§ What to do: Return every line of the listing word for word, from its first line through the line containing "súlyosbodása. Ezért rendkívül fontos, hogy a", and leave the pictures out of your answer.

□ □ □

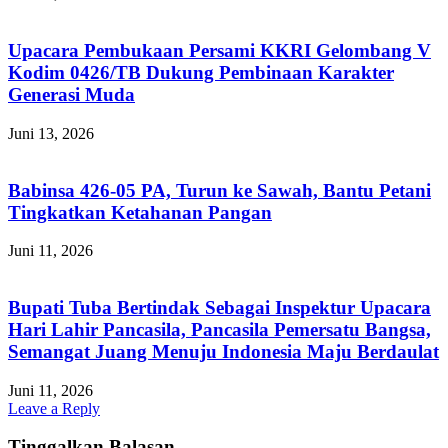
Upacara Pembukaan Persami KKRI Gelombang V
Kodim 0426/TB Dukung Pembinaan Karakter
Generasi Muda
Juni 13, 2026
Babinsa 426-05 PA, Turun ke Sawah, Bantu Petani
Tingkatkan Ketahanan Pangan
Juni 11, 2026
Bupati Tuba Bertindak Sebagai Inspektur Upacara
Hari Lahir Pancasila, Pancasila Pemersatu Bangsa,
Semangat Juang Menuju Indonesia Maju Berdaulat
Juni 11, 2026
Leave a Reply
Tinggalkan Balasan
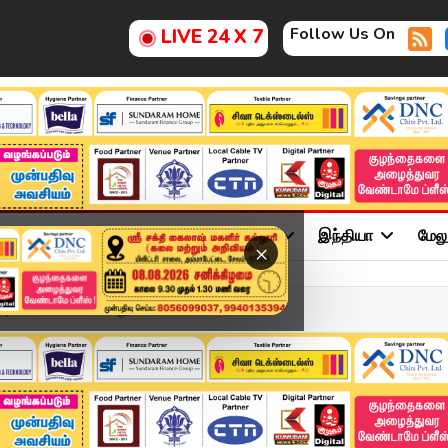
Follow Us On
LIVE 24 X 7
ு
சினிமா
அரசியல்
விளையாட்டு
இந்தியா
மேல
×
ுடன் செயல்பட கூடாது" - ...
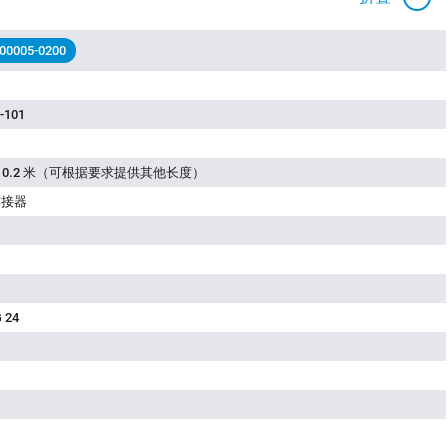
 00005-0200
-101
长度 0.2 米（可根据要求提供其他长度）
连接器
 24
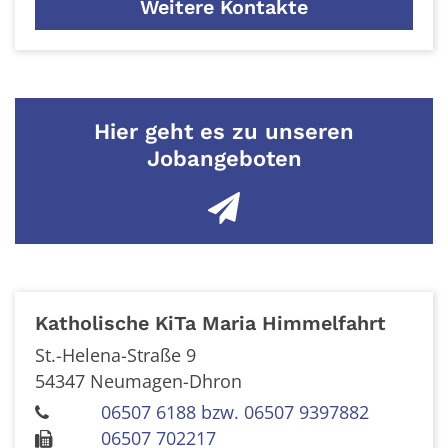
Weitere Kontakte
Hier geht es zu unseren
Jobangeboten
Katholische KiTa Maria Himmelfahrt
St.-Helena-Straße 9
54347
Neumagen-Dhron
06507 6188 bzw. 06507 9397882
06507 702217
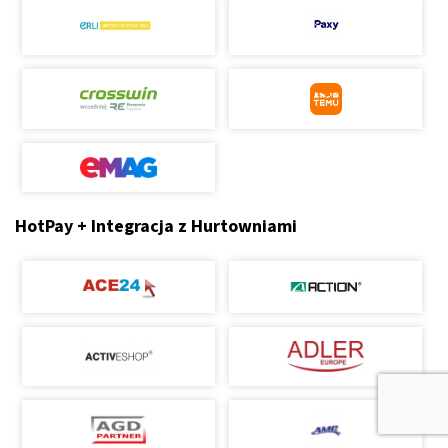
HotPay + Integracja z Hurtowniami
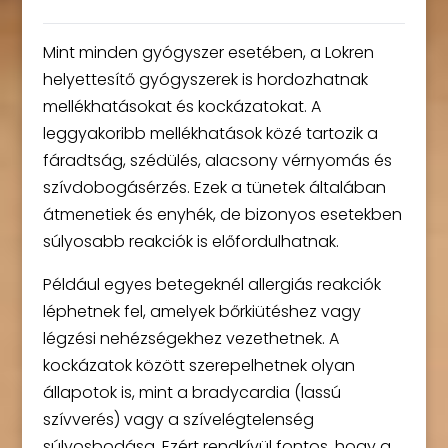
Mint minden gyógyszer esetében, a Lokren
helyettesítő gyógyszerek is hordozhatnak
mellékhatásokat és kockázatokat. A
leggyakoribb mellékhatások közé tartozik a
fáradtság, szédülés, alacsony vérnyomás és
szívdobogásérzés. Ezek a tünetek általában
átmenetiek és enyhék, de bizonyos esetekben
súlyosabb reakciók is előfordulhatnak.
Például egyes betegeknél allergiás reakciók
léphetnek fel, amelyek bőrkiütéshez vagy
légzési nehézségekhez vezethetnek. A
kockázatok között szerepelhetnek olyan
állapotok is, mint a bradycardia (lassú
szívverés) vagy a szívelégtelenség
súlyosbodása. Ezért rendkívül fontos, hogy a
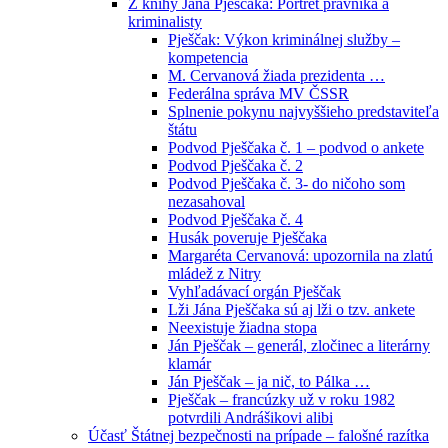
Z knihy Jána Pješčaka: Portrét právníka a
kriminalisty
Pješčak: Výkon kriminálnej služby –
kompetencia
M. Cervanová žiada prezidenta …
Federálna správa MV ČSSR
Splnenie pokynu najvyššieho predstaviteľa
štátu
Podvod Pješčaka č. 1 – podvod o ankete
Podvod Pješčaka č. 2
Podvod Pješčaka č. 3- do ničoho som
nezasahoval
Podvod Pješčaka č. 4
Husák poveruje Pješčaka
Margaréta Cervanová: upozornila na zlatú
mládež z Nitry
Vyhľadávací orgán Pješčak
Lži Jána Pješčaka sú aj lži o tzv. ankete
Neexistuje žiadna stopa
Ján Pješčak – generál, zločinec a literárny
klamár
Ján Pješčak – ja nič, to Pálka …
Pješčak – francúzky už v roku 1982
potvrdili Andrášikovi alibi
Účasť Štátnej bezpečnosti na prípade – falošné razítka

□ □ □

§ Result of this task:
Upacara Pembukaan Persami KKRI Gelombang V
Kodim 0426/TB Dukung Pembinaan Karakter
Generasi Muda
Juni 13, 2026
Babinsa 426-05 PA, Turun ke Sawah, Bantu Petani
Tingkatkan Ketahanan Pangan
Juni 11, 2026
Bupati Tuba Bertindak Sebagai Inspektur Upacara
Hari Lahir Pancasila, Pancasila Pemersatu Bangsa,
Semangat Juang Menuju Indonesia Maju Berdaulat
Juni 11, 2026
Leave a Reply
Tinggalkan Balasan
Follow Us On
LIVE 24 X 7
ு
சினிமா
அரசியல்
விளையாட்டு
இந்தியா
மேல
×
ுடன் செயல்பட கூடாது" - ...
 00005-0200
-101
长度 0.2 米（可根据要求提供其他长度）
连接器
 24
Weitere Kontakte
Hier geht es zu unseren
Jobangeboten
Katholische KiTa Maria Himmelfahrt
St.-Helena-Straße 9
54347
Neumagen-Dhron
06507 6188 bzw. 06507 9397882
06507 702217
HotPay + Integracja z Hurtowniami
Mint minden gyógyszer esetében, a Lokren
helyettesítő gyógyszerek is hordozhatnak
mellékhatásokat és kockázatokat. A
leggyakoribb mellékhatások közé tartozik a
fáradtság, szédülés, alacsony vérnyomás és
szívdobogásérzés. Ezek a tünetek általában
átmenetiek és enyhék, de bizonyos esetekben
súlyosabb reakciók is előfordulhatnak.
Például egyes betegeknél allergiás reakciók
léphetnek fel, amelyek bőrkiütéshez vagy
légzési nehézségekhez vezethetnek. A
kockázatok között szerepelhetnek olyan
állapotok is, mint a bradycardia (lassú
szívverés) vagy a szívelégtelenség
súlyosbodása. Ezért rendkívül fontos, hogy a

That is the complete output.